◆ **The records**
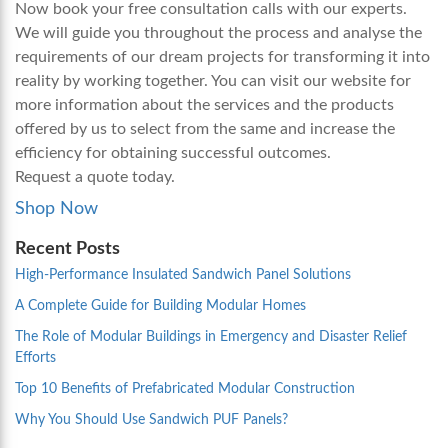
Now book your free consultation calls with our experts.
We will guide you throughout the process and analyse the
requirements of our dream projects for transforming it into
reality by working together. You can visit our website for
more information about the services and the products
offered by us to select from the same and increase the
efficiency for obtaining successful outcomes.
Request a quote today.
Shop Now
Recent Posts
High-Performance Insulated Sandwich Panel Solutions
A Complete Guide for Building Modular Homes
The Role of Modular Buildings in Emergency and Disaster Relief
Efforts
Top 10 Benefits of Prefabricated Modular Construction
Why You Should Use Sandwich PUF Panels?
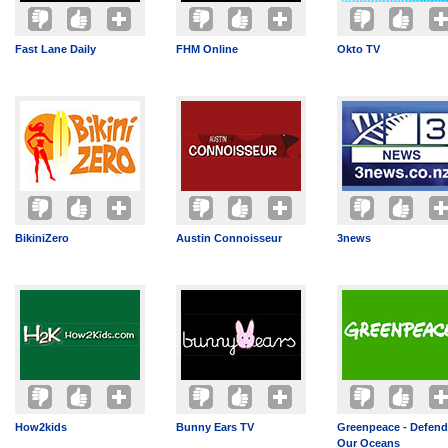
Fast Lane Daily
FHM Online
Okto TV
BikiniZero
Austin Connoisseur
3news
How2kids
Bunny Ears TV
Greenpeace - Defend
Our Oceans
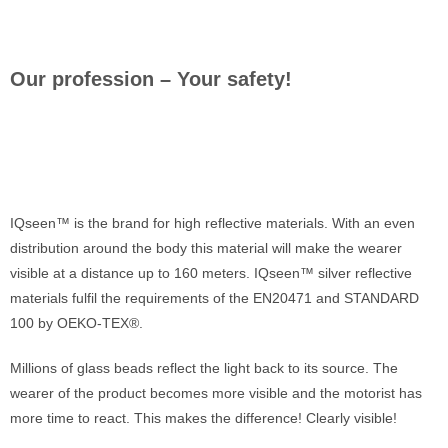
Our profession – Your safety!
IQseen™ is the brand for high reflective materials. With an even
distribution around the body this material will make the wearer
visible at a distance up to 160 meters. IQseen™ silver reflective
materials fulfil the requirements of the EN20471 and STANDARD
100 by OEKO-TEX®.
Millions of glass beads reflect the light back to its source. The
wearer of the product becomes more visible and the motorist has
more time to react. This makes the difference! Clearly visible!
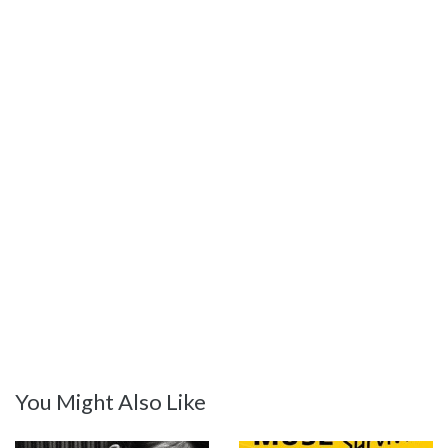
You Might Also Like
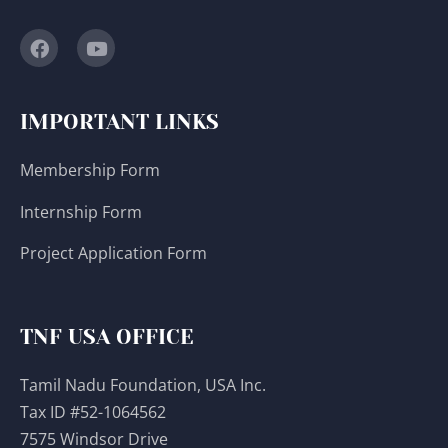
IMPORTANT LINKS
Membership Form
Internship Form
Project Application Form
TNF USA OFFICE
Tamil Nadu Foundation, USA Inc.
Tax ID #52-1064562
7575 Windsor Drive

◆ **Task requirements**
Repeat every entry exactly. Do not include the pictures.

◆ **Written answer**
Now book your free consultation calls with our experts.
We will guide you throughout the process and analyse the
requirements of our dream projects for transforming it into
reality by working together. You can visit our website for
more information about the services and the products
offered by us to select from the same and increase the
efficiency for obtaining successful outcomes.
Request a quote today.
Shop Now
Recent Posts
High-Performance Insulated Sandwich Panel Solutions
A Complete Guide for Building Modular Homes
The Role of Modular Buildings in Emergency and Disaster Relief
Efforts
Top 10 Benefits of Prefabricated Modular Construction
Why You Should Use Sandwich PUF Panels?
Fast Lane Daily
FHM Online
Okto TV
BikiniZero
Austin Connoisseur
3news
How2kids
Bunny Ears TV
Greenpeace - Defend
Our Oceans
Our profession – Your safety!
IQseen™ is the brand for high reflective materials. With an even
distribution around the body this material will make the wearer
visible at a distance up to 160 meters. IQseen™ silver reflective
materials fulfil the requirements of the EN20471 and STANDARD
100 by OEKO-TEX®.
Millions of glass beads reflect the light back to its source. The
wearer of the product becomes more visible and the motorist has
more time to react. This makes the difference! Clearly visible!
You Might Also Like
IMPORTANT LINKS
Membership Form
Internship Form
Project Application Form
TNF USA OFFICE
Tamil Nadu Foundation, USA Inc.
Tax ID #52-1064562
7575 Windsor Drive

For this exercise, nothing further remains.